SET EXERCISE: Reproduce each line of the rows below word for word, omitting the pictures.

-- start INPUT DATA --

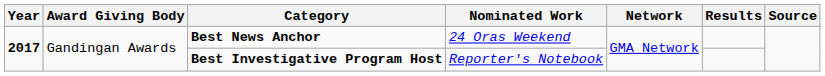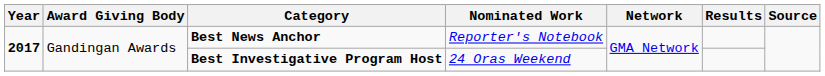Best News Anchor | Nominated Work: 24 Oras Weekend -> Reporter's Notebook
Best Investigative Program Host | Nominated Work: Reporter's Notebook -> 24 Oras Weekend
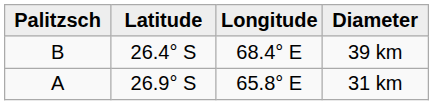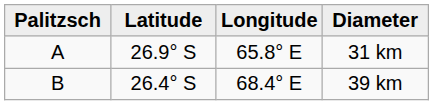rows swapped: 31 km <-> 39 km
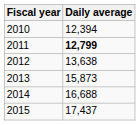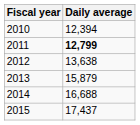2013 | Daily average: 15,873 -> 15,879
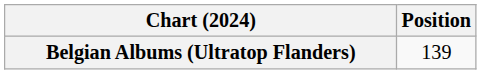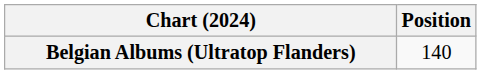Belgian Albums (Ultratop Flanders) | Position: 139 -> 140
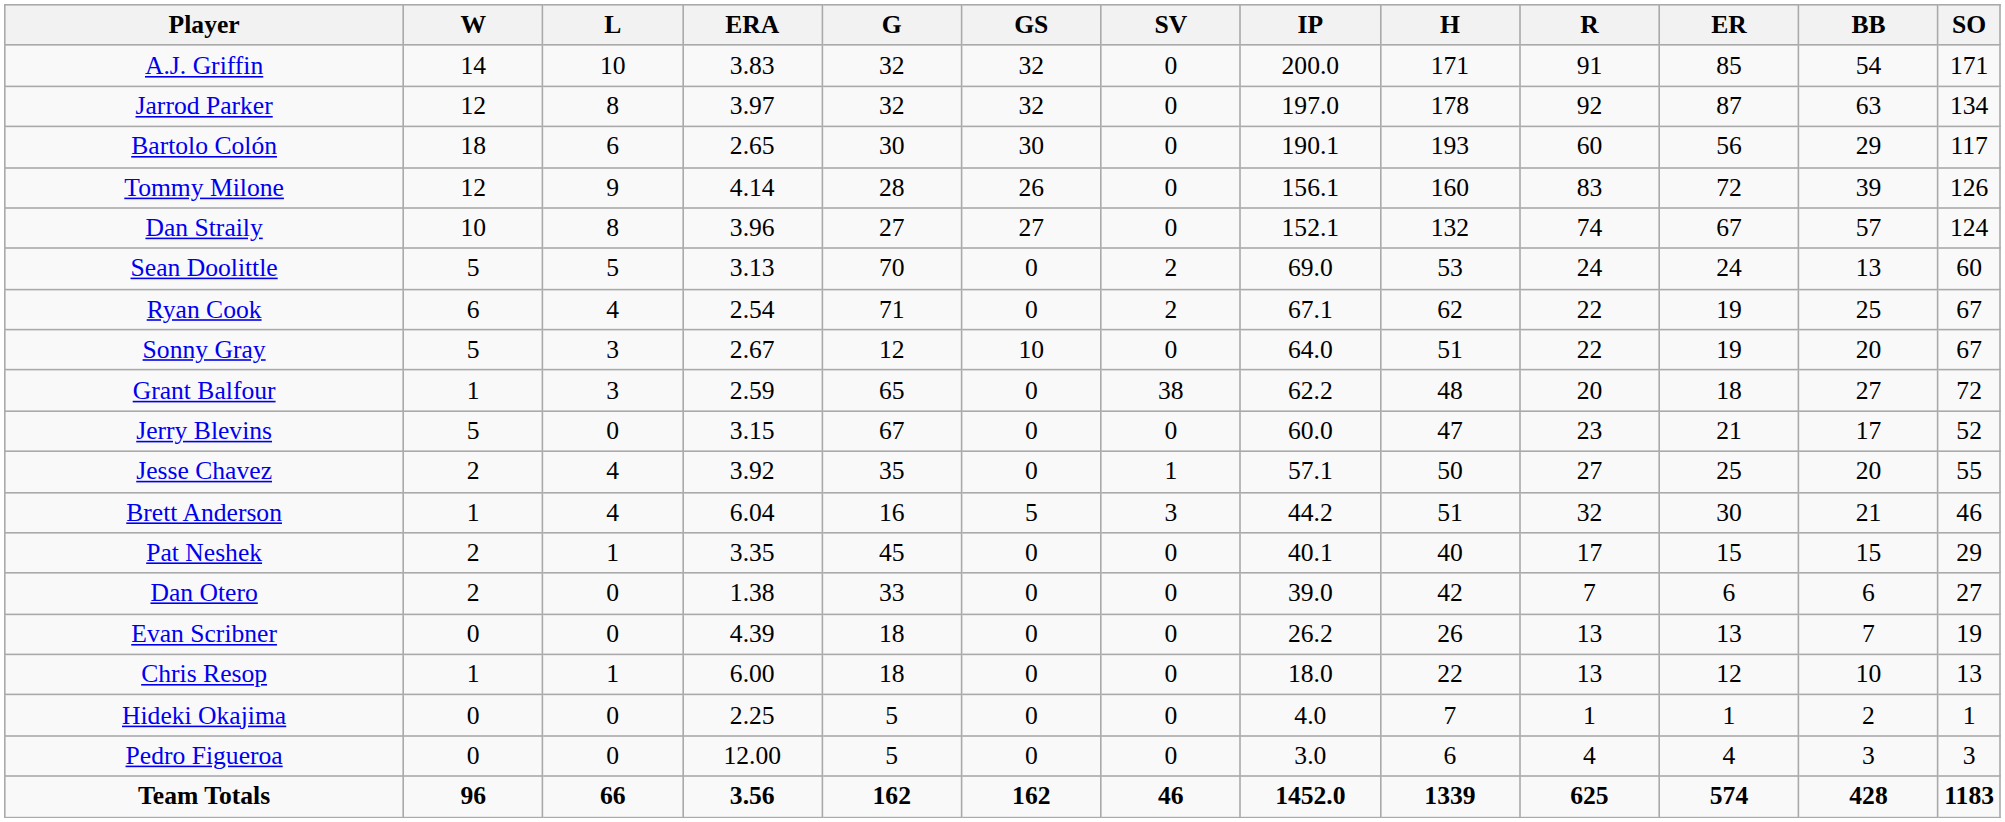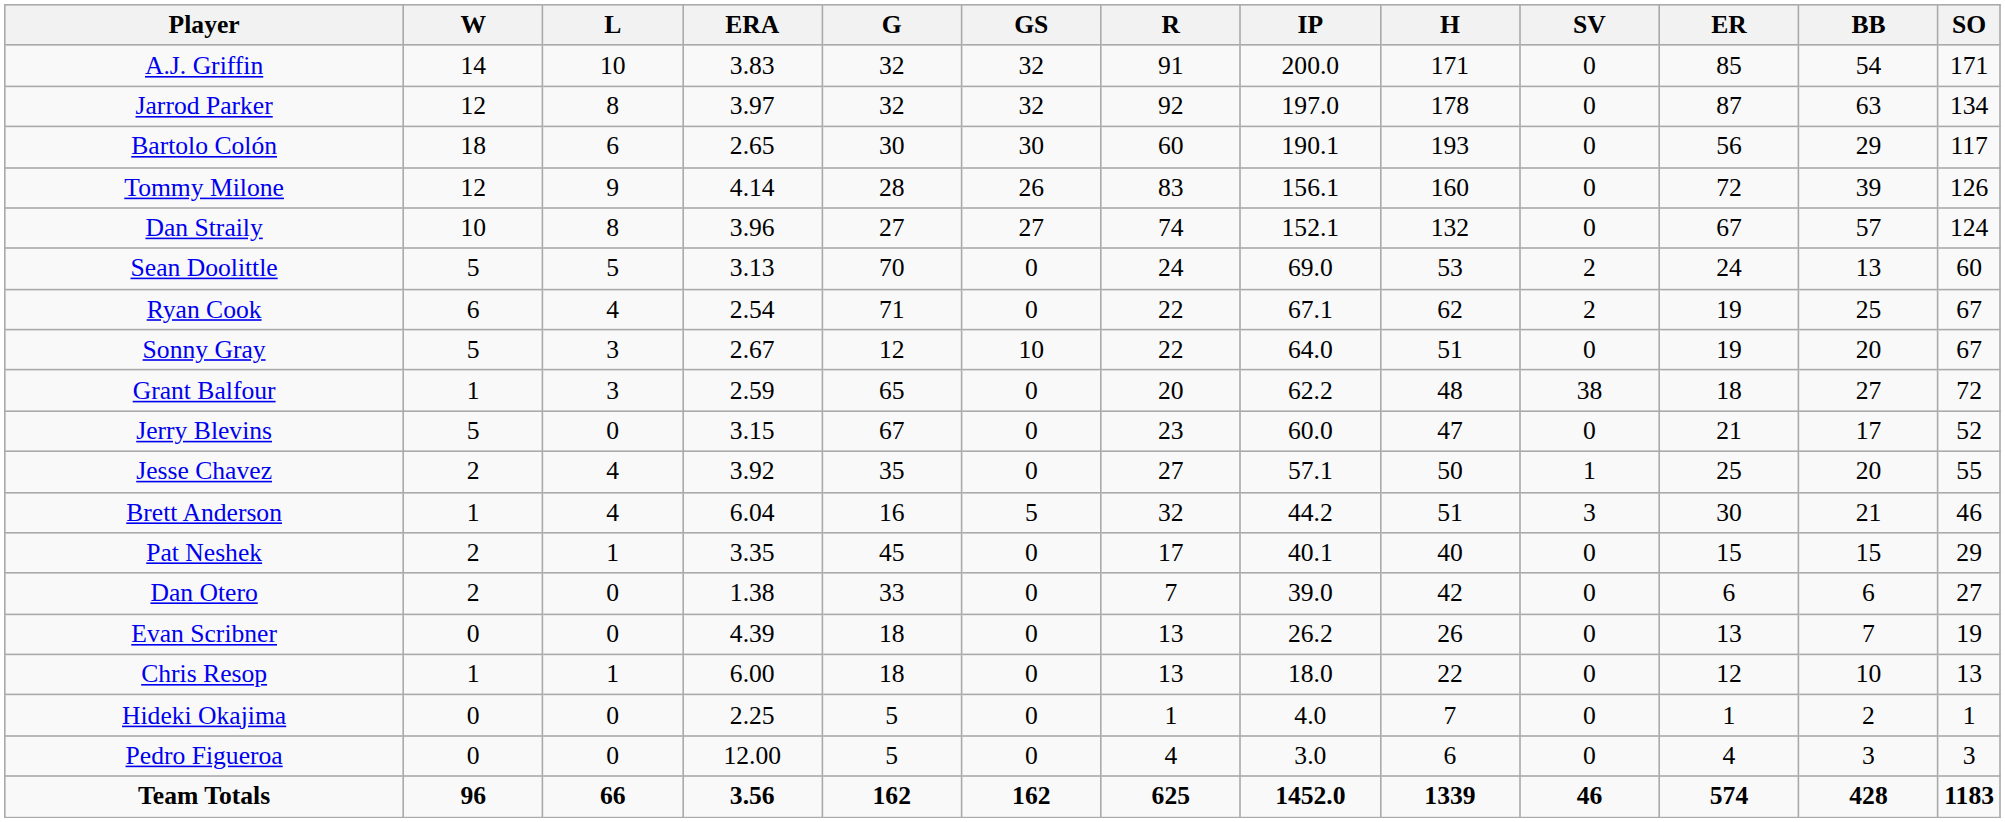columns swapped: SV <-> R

-- end INPUT DATA --

FULL OUTPUT:
Best News Anchor | Nominated Work: 24 Oras Weekend -> Reporter's Notebook
Best Investigative Program Host | Nominated Work: Reporter's Notebook -> 24 Oras Weekend
rows swapped: 31 km <-> 39 km
2013 | Daily average: 15,873 -> 15,879
Belgian Albums (Ultratop Flanders) | Position: 139 -> 140
columns swapped: SV <-> R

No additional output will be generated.